This is one of the simplest text vectorization techniques. In BOW logic, two sentences can be said to be the same if they contain the same set of words.


ML and NLP Piet Mondriaan
ML and NLP

Needless to say, this approach misses hundreds of important details, requires a large number of hand-designed features, and consists of different and independent machine learning problems.

Neural Machine Translation is an approach to modeling translation using a Recurrent Neural Network (RNN). RNN is a neural network with dependence on previous states, in which it has connections between passes. Neurons receive information from the previous layers, as well as from themselves in the previous step. This means that the order in which the data is fed in and the network is trained is important: the result of filing Donald-Trump does not match the result of filing Trump-Donald.

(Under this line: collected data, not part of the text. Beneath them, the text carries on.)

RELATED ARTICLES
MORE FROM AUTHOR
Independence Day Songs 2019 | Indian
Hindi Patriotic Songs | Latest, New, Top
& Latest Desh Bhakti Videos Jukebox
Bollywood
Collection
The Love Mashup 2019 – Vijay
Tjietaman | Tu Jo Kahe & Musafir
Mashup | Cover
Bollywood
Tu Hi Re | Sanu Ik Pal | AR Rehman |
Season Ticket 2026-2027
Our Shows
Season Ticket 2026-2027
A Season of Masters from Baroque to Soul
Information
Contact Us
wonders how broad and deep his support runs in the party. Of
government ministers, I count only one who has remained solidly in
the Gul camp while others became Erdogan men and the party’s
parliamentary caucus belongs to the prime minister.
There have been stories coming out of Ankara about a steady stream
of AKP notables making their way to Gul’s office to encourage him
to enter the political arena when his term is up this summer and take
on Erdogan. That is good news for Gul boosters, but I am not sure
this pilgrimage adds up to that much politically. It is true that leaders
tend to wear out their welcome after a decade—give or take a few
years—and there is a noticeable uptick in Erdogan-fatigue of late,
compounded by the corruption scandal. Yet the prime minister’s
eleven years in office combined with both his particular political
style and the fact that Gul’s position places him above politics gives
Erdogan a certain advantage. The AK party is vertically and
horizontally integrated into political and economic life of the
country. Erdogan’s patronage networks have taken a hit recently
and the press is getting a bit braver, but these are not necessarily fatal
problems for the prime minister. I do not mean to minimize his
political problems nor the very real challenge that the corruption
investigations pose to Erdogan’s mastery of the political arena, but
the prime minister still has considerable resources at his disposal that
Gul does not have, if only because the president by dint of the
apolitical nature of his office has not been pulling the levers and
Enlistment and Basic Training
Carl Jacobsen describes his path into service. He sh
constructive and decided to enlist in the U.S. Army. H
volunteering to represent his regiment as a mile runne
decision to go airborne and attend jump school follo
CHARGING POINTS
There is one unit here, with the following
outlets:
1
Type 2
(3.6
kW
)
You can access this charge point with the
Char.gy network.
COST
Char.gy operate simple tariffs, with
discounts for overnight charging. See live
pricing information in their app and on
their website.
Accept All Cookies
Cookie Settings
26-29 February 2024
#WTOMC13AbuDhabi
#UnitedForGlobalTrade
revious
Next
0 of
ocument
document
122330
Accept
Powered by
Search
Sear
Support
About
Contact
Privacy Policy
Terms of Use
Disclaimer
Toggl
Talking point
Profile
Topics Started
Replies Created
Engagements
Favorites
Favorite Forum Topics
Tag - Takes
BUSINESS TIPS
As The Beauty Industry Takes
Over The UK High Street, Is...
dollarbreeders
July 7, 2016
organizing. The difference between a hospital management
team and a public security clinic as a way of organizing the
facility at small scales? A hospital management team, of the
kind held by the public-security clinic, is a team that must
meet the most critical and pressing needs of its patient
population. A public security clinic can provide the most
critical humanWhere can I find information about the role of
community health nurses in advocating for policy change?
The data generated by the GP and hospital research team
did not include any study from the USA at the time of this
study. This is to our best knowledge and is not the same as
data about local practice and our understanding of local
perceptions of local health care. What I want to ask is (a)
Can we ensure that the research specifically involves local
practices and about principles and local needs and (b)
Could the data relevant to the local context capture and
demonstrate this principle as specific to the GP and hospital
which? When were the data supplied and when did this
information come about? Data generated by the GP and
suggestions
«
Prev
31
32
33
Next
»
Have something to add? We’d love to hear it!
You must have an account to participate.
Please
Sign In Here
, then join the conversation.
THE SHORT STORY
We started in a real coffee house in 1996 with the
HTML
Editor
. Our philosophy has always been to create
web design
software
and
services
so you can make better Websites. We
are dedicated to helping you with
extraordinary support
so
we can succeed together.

Text translation using NLP

The standard neuro-machine translation model is an end-to-end neural network where the source sentence is encoded by an RNN called an encoder, and the target word is predicted using another RNN called a decoder. The encoder "reads" the original sentence at a rate of one character per unit of time, then combines the original sentence in the last hidden layer. The decoder uses error propagation to learn this union and returns the translated version. Surprisingly, at the margins of research activity in 2014, neural machine translation became the machine translation standard in doctranslator.

Machine learning

The main problem with RNN is the gradient fading problem when information is lost over time. Intuitively, it seems that this is not a serious problem, since these are only weights, not states of neurons. But over time, weights become places where information from the past is stored. If the weight takes the value 0 or 100000, the previous state will not be too informative. As a consequence, RNNs will have difficulty remembering the words further down the sequence, and predictions will be made based on the extreme words, which creates problems.